On Tue, Aug 02, 2016 at 11:16:36AM -0700, Paul E. McKenney wrote:
> On Tue, Aug 02, 2016 at 01:04:15PM -0400, Rich Felker wrote:
> > Hi Paul,
> >
> > As I mentioned on Twitter, I'm experiencing (otherwise benign) rcu
> > stall messages since rebasing my tree on Linus's in-progress merge for
> > 4.8, as part of updating both the arch/sh tree and drivers going
> > upstream through other maintainers to account for changes made to
> > infrastructure they depend on. The revisions I've tried rebasing on
> > are 194dc870a5890e855ecffb30f3b80ba7c88f96d6 and
> > 7f155c702677d057d03b192ce652311de5434697 (now using the latter).
>
> Very helpful, thank you!
>
> Oh, and you can boot with rcupdate.rcu_cpu_stall_suppress to prevent
> RCU CPU stall warnings from appearing, though that of course won't
> help with whatever the underlying problem might be.

Indeed, but I have found them quite useful in the past for tracking
down actual deadlocks, so it's nice to keep them enabled.
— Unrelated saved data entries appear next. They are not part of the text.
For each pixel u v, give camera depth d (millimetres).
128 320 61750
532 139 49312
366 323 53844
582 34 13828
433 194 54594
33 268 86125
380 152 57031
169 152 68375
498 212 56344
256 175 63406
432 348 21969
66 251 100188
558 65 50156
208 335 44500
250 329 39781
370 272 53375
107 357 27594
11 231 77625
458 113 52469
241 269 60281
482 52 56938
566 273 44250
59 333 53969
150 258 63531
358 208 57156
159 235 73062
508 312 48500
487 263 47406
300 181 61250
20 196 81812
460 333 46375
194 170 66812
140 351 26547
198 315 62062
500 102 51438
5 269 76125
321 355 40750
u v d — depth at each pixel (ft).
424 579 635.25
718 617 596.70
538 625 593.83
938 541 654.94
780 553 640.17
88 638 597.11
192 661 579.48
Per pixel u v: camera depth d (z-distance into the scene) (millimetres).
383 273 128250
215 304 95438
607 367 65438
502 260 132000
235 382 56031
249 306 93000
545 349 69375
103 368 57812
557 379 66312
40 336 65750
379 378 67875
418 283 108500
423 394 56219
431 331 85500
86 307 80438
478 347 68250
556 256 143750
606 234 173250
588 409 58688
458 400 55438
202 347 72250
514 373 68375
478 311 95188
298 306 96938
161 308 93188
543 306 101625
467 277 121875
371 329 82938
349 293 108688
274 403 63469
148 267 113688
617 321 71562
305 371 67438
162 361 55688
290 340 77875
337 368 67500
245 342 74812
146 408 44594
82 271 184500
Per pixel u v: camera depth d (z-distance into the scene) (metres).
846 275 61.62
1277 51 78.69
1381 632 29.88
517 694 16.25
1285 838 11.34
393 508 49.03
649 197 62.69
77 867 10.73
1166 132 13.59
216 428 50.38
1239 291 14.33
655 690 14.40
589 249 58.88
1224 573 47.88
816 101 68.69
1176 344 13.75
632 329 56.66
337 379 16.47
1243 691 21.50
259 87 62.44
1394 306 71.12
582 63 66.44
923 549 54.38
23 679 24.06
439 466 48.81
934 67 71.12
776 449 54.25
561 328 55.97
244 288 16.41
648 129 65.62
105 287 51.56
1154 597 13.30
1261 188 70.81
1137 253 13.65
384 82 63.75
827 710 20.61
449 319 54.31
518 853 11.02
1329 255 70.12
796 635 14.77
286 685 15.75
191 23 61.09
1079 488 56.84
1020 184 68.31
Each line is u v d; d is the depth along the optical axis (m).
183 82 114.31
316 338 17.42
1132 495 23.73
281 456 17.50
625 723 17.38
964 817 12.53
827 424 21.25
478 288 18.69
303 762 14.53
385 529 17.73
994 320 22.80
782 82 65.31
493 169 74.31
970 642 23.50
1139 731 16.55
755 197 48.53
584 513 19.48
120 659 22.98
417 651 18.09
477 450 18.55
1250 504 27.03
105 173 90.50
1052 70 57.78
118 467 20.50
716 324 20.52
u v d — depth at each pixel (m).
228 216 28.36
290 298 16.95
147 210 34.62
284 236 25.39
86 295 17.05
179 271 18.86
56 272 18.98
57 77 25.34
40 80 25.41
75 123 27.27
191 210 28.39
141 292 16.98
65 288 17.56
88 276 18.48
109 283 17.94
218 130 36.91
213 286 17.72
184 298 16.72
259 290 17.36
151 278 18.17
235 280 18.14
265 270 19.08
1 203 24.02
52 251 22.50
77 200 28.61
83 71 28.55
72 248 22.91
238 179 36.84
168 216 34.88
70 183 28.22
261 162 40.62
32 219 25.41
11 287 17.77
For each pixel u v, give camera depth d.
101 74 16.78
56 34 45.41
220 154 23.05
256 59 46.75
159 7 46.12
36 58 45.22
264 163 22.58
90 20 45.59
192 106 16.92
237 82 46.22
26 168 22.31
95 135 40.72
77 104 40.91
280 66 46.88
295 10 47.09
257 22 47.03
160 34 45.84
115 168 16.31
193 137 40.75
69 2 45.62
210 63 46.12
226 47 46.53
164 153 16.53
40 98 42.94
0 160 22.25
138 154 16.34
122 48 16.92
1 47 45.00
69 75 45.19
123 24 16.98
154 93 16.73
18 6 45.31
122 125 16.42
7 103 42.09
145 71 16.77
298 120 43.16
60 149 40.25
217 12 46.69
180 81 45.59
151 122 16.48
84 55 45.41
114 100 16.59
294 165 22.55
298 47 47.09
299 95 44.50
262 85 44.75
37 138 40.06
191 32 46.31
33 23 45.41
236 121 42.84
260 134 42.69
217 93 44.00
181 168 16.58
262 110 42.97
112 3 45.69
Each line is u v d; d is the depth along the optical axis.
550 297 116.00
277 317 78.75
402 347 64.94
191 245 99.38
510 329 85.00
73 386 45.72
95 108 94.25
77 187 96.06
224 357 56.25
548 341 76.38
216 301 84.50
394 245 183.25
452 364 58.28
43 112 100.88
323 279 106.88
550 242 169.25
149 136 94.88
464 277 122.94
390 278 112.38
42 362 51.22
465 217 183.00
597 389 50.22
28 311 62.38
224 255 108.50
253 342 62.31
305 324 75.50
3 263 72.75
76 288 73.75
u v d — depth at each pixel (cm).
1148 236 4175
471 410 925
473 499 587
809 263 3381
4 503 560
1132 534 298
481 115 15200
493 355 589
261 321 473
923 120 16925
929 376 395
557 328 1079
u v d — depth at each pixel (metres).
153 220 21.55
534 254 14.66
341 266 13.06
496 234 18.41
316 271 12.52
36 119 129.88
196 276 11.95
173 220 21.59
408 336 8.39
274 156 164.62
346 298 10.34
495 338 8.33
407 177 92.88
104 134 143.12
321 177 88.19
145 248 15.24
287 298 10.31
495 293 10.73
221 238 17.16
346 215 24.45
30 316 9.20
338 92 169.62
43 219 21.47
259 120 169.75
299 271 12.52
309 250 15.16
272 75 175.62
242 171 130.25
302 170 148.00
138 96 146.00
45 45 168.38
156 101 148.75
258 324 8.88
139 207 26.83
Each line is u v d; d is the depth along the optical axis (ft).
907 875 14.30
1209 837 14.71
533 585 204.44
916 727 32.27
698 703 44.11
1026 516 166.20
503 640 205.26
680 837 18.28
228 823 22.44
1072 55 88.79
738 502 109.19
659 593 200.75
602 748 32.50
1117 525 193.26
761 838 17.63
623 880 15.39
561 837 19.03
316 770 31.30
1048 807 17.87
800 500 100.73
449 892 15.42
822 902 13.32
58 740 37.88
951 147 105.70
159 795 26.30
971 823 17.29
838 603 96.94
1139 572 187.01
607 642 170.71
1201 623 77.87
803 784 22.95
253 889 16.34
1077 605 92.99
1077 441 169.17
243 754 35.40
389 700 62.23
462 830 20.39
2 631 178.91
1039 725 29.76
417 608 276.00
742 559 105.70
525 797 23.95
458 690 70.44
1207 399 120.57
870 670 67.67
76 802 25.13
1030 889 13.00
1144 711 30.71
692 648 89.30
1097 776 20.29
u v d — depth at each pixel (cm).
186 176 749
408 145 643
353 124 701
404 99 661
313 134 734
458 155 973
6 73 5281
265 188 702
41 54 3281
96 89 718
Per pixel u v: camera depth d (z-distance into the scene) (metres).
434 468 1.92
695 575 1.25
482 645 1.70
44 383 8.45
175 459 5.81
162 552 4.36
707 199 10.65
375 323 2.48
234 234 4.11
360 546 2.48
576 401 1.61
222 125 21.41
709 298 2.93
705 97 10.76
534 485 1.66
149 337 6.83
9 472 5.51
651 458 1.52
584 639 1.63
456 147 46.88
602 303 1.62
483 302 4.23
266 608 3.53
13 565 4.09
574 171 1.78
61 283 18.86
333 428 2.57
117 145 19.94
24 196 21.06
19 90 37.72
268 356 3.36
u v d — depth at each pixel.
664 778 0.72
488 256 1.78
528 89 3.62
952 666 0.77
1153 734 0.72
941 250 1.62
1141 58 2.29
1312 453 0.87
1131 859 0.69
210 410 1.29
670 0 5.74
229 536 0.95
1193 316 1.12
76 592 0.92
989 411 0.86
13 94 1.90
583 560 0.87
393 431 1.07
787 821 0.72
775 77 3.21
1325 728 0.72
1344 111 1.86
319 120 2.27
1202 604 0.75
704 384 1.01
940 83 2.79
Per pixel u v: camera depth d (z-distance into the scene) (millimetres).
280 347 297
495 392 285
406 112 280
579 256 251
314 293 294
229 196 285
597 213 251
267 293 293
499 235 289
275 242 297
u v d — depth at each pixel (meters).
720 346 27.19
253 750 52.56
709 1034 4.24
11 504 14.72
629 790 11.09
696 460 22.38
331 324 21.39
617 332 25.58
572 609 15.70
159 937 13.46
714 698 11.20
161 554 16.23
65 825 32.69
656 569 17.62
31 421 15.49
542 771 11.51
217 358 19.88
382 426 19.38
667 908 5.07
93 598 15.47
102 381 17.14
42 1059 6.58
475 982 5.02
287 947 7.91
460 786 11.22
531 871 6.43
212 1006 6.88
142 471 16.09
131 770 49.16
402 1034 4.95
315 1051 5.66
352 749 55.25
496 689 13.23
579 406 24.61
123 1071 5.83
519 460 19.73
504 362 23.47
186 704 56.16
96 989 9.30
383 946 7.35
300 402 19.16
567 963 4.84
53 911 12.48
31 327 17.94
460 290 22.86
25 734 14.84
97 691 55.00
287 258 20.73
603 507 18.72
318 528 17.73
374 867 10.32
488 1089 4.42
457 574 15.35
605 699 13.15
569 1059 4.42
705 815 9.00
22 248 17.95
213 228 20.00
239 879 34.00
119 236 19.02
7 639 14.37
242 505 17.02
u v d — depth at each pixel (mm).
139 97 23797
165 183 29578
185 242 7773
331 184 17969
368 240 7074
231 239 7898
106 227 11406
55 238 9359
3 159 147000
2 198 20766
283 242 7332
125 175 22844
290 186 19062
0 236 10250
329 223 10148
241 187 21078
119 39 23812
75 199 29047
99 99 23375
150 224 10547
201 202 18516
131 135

> > The system I'm testing on is an SMP configuration of the J2 SoC on
> > FPGA (see: j-core.org), and the SMP support and timer driver (most
> > relevant, imo) are new, but never exhibited this problem on 4.6 or
> > 4.7. A tree with all drivers merged is available in the development
> > branch of git://git.libc.org/linux-sh; it's regularly rebased but
> > there's a perma-tag devel-20160801 you can check out instead. Fetching
> > into an existing clone of Linus's tree is recommended since the server
> > has limited resources.
> >
> > I doubt the code from my devel branch will be useful without hardware
> > to test on, though. Hopefully the issue is reproducible on other
> > systems. Very low cpu speed (50 MHz) could be a factor. The problem
> > seems to go away with dyntick disabled.
>
> Indeed, it is quite possible that RCU's self-tuning needs a bit of help
> for CPUs below a few hundred MHz. As might other pieces of the kernel.
> Should not be a big deal (famous last words...). However, given that
> you are running HZ=100, it should be reasonably close. So first, let's
> see what is going on here...
>
> The following dmesg line usually indicates that RCU's kernel thread is
> stuck for some reason.
>
> [42039.188293] rcu_sched kthread starved for 2152 jiffies! g70249 c70248 f0x0 RCU_GP_WAIT_FQS(3) ->state=0x1
>
> The RCU_GP_WAIT_FQS indicates that it is waiting for a timer to expire.
> The task is in TASK_INTERRUPTIBLE state, but it should have been awakened
> after only a few jiffies sleep time. The stack trace looks like there
> might be trouble canceling the timer.

Can you offer any advice on tracking down what it's waiting for, or
what's going on with the timer? Is any arch- or clockevent-specific
stuff that might be my fault involved here?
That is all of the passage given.